Peschmerga ist der kurdische Begriff für die irakisch-kurdischen Freiheitskämpfer und heißt übersetzt "die dem Tod ins Auge Sehenden". Es sind die bewaffneten Einheiten der kurdischen Parteien KDP (Demokratische Partei Kurdistans) und PUK (Patriotische Union Kurdistans). Von manchen wird sie auch als Kurdenmiliz bezeichnet. Ihre historischen Wurzeln reichen zurück in die Zeit des Untergangs des Osmanischen Reiches, das bis in die 1920er Jahre hinein das Kurdengebiet beherrschte. In dieser Zeit erstarkte die kurdische Unabhängigkeitsbewegung, die bis heute ihren Fortbestand hat.

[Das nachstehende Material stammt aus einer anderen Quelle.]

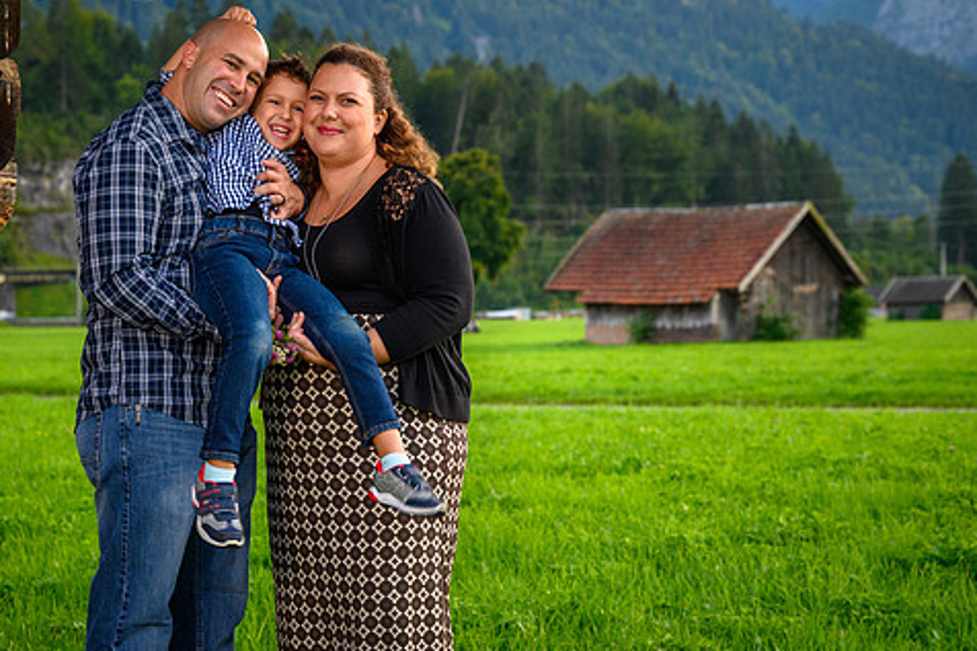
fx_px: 2523
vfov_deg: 14.7
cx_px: 477
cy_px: 323
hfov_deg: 21.9
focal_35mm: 93
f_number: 5
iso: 800
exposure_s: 1/125
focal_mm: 70
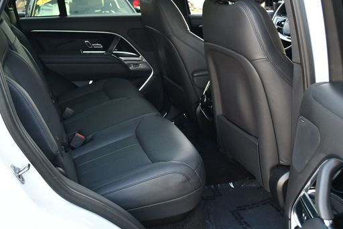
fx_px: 429
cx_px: 139
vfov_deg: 29.9
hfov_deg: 43.4
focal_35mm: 45
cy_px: 119
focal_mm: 18
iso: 640
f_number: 3.5
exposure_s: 1/250
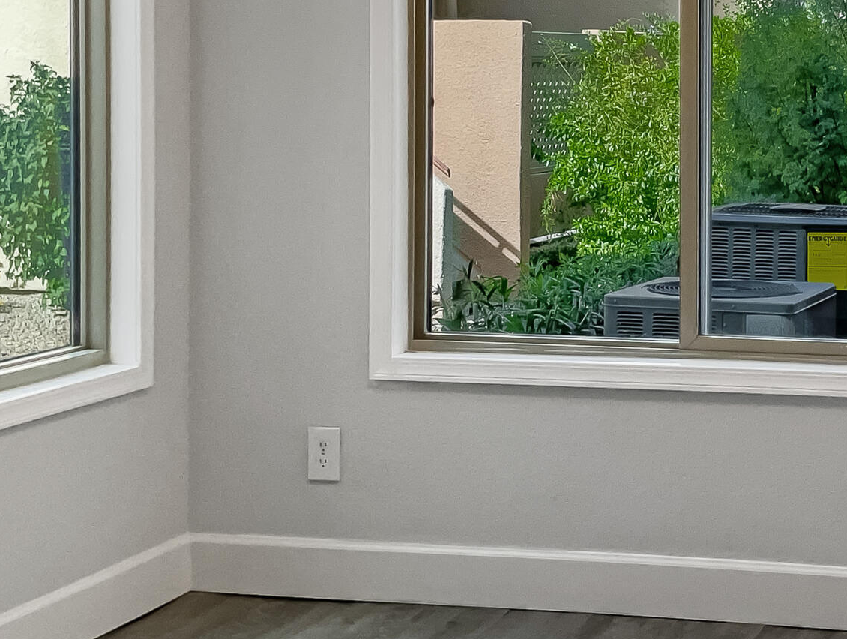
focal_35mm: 77
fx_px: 1888
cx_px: 679
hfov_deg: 24.9
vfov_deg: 19.1
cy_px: 182
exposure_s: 1/120
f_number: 1.8
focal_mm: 3
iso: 50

Kämpfe für mehr Autonomie gegen die Zentralregierung in Bagdad beherrschten seit den 1960er Jahren die Agenda der Peschmerga. Saddam Hussein konterte mit Giftgas, Deportationen und Massenhinrichtungen. Bei dem Einmarsch der amerikanischen und britischen Truppen im Frühjahr 2003, marschierten Peschmerga-Kämpfer stellvertretend in die Städte Mossul und Kirkuk ein, da das Parlament in Ankara den US-Truppen den Durchzug durch die Türkei in den Nordirak untersagte. Nach dem Sturz Saddam Husseins in Bagdad zogen sich die Kurden aus diesen Gebieten zugunsten der Amerikaner wieder zurück, beanspruchen aber seitdem die Verwaltungshoheit über Kirkuk und einige andere mehrheitlich von Kurden bewohnte Orte außerhalb der drei Kurdenprovinzen Erbil, Dohuk und Sulaimaniyya.
Jubel über Obamas Entscheidung
Im Juni dann ergriffen "die dem Tod ins Auge Sehenden" ihre Chance. Auf Befehl der kurdischen Regionalregierung sicherten Peschmerga-Einheiten nach der Flucht irakischer Truppen vor dem IS Gebiete um Kirkuk und nördliche Teile von Mossul bis zur syrischen Grenze, sodass diese seitdem de facto zum kurdischen Autonomiegebiet zählten. Jetzt beansprucht der IS diese Gebiete für sich.
Als US-Präsident Barack Obama seine Unterstützung für die Kurden im Kampf gegen den IS verkündet und Luftangriffe anordnet, bricht in Dohuk Jubel aus. Spontan versammeln sich zumeist junge Menschen im Stadtzentrum zu einer Demonstration zur Unterstützung der Freiheitskämpfer, singen patriotische Lieder und schwenken kurdische Fahnen. "Danke Obama", rufen sie, "Auf geht's, Peschmerga!" und "Raus mit den Arabern!"